Among the DTCC’s many functions, it is supposed to ensure the proper exchange of securities between buyers and sellers and also function as a central securities depository by providing centralized custody of securities. But as we previously pointed out, hundreds of thousands of shares of GameStop could not be located to properly settle on their settlement date, strongly suggesting that naked short selling was occurring. Institutional Investor reported that “At one point, around 140 percent of GameStop shares were short…”
This would not be the first time that the DTCC was accused of turning a blind eye to market manipulations.

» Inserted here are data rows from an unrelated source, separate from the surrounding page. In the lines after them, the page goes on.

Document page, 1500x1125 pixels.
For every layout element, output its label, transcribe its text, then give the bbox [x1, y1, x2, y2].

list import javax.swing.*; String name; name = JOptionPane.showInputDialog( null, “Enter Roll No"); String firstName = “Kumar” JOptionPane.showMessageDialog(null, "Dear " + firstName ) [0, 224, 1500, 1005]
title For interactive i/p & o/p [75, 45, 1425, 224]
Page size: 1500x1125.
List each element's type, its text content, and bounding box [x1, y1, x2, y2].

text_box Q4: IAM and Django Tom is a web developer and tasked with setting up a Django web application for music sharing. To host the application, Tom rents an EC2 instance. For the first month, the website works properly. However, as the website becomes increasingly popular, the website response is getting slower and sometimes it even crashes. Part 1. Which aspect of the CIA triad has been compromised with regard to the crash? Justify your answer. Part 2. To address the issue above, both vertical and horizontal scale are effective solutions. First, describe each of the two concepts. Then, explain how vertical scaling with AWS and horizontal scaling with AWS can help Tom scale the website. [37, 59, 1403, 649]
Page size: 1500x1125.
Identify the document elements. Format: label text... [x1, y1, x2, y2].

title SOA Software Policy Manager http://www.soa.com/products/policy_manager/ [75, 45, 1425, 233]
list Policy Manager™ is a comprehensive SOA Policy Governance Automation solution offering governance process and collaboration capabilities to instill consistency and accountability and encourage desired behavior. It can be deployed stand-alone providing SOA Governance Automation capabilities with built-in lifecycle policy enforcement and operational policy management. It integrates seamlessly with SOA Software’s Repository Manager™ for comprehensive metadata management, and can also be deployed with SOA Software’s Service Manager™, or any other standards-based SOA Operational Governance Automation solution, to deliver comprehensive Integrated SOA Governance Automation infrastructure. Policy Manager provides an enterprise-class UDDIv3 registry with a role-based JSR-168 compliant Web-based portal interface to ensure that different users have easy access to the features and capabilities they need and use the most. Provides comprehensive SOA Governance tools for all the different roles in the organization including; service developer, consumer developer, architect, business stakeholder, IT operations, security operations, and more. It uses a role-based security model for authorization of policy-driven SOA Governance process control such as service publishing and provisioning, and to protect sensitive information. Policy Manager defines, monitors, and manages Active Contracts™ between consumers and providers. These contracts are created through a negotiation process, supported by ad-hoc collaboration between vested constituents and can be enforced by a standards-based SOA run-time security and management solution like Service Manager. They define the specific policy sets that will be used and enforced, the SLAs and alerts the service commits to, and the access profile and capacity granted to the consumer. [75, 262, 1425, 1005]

In 2007, the North American Securities Administrators Association (NASAA), a nonprofit association of securities regulators from U.S. states as well as Canada and Mexico, filed an Amicus brief in an appellate action against the DTCC for its role in market manipulations.
NASAA argued as follows:
“In essence, the Clearing Agencies contend that their role in the clearing and settlement process is too important, that the national market system is too fragile, and that the disruption threatened by the fraud claims at issue is too great to permit this case to go forward. This defense is legally unsupportable and also unacceptable from the standpoint of investor protection and public policy. If the Investors’ claims are taken as true, as they must be on a motion to dismiss, then the entrepreneurs and investors before the Court have been the victims of fraud and manipulation at the hands of the very entities that should be serving their interests by maintaining a fair and efficient national market. Allowing the Clearing Agencies to avoid accountability for this conduct through the preemption defense deprives the Investors of a chance for redress. Dismissal of this case may also allow unlawful conduct to persist, to the detriment of other emerging companies, investors, and the marketplace as a whole.”
The case was dismissed and the dark curtain was drawn tighter around DTCC and the backroom structure of Wall Street.
Like the New York Fed, the DTCC is literally owned by the Wall Street banks through outright share ownership of its common stock. You can get a good sense of who the largest common stock holders of the DTCC are by the makeup of its Board of Directors, which includes executives of the largest trading houses and Dark Pool operators such as JPMorgan Chase, Goldman Sachs, Citigroup, Morgan Stanley, UBS and others.
And, finally, there is the Securities and Exchange Commission, which has increasingly started to look like just another cozy self-regulator of Wall Street. Prior to the current chair Gensler, its past two Chairs have come straight from legally defending the biggest banks on Wall Street as outside counsel. See SEC Nominee Has Represented 8 of the 10 Largest Wall Street Banks in Past Three Years and Mary Jo White Seriously Misled the U.S. Senate to Become SEC Chair.
But Gensler, who was praised for his independence by progressives, has suffered an embarrassing stumble after just 11 days in office. On April 28, Alex Young K. Oh abruptly resigned her post as Director of Enforcement at the SEC after just six days in office. Oh, Gensler’s pick as his crime fighting boss, had spent the last two decades at Big Law firm Paul, Weiss, Rifkind, Wharton & Garrison, the law firm that major Wall Street banks repeatedly choose to fight their serial fraud charges. (Less than seven hours after we published our negative critique of the history of the Paul Weiss relationship with Wall Street, Oh had stepped down.)